“Was the body language coming out of Washington, Kiev and every European capital enough to provide some room for trade if he wanted it? Yes. But he didn’t seem to pick it up,” Mr. Kupchan said.
“I think that if we go back to the early 1990s, the US foreign policy institution has dismissed Russia’s objections to NATO enlargement too easily,” he added. “That said, stepping back from the events of recent months, the prospect of Ukraine joining NATO seems more like a smokescreen than the crux of the matter” to Mr Putin.
Understand the Russian attack on Ukraine
What is the basis of this invasion? Russia considers Ukraine to be within its natural sphere of influence, and it has become nervous about Ukraine’s proximity to the West and the prospect of the country becoming a member of NATO or the European Union. Although Ukraine is part of neither, it receives financial and military aid from the United States and Europe.
Andrew S. Weiss, the head of the Russia-Eurasia program at the Carnegie Endowment for International Peace, said Russia had made impossible demands from the start, but the illusion of diplomacy sparked a political debate in the West that Mr. P. Putin’s purposes. Moscow, he said, focused “quite cleverly on age-old complaints about Ukraine’s theoretical suitability for NATO membership, knowing that this issue triggers many people in the West.”
The United States had an “old and predictable academic debate with ourselves about whether previous administrations’ policies were unnecessarily provocative toward the Kremlin,” said Mr. weiss. That discussion, he added, played into the hands of “isolationists like former President Trump who argue that American alliances are an unnecessary burden and that Americans would do better to defend the border with Mexico.”
“In Europe, where anti-Americanism and Ukraine fatigue lie just beneath the surface, the Kremlin’s Potemkin diplomacy has also paid off,” said Mr. weiss.

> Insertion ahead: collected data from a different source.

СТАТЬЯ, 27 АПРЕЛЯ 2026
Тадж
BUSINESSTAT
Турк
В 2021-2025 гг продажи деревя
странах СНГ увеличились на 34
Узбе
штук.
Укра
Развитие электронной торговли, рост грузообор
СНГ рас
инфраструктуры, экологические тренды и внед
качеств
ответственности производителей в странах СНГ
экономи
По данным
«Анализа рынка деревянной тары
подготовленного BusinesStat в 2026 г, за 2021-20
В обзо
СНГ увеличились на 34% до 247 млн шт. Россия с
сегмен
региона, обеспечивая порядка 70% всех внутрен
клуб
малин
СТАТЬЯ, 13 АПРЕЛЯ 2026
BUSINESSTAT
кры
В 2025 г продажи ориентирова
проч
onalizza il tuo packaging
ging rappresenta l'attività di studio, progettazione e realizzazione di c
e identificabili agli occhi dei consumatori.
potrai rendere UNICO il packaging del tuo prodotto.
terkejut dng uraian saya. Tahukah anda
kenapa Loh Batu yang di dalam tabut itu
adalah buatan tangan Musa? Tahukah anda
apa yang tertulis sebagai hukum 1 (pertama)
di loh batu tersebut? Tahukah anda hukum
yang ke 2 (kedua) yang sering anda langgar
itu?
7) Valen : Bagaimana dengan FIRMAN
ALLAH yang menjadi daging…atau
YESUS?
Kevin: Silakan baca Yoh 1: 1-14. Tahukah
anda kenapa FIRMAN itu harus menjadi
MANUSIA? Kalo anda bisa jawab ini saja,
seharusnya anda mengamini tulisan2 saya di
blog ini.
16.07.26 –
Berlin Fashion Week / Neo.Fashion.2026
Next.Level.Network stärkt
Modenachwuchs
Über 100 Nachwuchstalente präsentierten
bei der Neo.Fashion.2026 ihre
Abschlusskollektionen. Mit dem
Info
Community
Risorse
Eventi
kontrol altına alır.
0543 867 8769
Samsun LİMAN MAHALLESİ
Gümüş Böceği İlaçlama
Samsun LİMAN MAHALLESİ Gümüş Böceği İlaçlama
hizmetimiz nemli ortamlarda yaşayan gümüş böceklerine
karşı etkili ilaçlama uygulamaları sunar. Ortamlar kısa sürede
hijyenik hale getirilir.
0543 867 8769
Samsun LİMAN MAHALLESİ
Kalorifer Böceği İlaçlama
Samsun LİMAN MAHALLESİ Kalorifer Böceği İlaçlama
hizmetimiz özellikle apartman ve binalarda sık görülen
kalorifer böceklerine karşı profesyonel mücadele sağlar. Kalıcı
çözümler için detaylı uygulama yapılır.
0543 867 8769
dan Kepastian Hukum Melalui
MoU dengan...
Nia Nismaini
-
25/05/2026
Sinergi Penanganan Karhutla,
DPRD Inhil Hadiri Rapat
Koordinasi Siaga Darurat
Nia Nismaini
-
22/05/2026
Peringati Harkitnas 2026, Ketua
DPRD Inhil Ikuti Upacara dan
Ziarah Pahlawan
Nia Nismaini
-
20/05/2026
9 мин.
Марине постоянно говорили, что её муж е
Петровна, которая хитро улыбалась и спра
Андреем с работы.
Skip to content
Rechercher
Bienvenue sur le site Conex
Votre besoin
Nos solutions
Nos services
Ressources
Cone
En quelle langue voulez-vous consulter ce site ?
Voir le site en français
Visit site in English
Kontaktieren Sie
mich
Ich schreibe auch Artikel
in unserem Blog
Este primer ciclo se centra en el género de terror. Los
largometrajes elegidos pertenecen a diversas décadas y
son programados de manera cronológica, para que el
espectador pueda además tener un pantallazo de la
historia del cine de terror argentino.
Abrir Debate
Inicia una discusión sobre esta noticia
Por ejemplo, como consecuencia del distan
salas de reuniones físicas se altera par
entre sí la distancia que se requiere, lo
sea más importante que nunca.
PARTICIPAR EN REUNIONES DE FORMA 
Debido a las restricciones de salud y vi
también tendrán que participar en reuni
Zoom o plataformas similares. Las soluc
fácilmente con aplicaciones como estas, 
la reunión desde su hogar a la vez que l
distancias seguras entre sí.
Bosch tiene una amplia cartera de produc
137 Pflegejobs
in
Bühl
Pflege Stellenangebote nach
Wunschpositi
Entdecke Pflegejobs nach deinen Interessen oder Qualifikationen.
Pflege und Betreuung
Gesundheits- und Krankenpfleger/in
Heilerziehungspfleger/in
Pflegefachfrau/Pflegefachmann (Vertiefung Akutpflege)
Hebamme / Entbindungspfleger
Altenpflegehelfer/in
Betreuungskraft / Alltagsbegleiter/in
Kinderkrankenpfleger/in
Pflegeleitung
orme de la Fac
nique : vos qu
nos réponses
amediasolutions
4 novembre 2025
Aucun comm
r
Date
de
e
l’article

Kori Schake, the director of foreign and defense policy studies at the American Enterprise Institute, said it’s hard to know whether Mr. Putin ever took diplomacy seriously. But she said he might have expected the extreme pressures of invasion to break the West and make him concessions. “Because he underestimated Western unity, he may have felt trapped and couldn’t pull back without showing it,” she said.
Ms Schake said it was also possible that Mr Putin was shocked by the quality of the Biden government’s intelligence, including access to its war plans, “and furiously pulled the trigger.”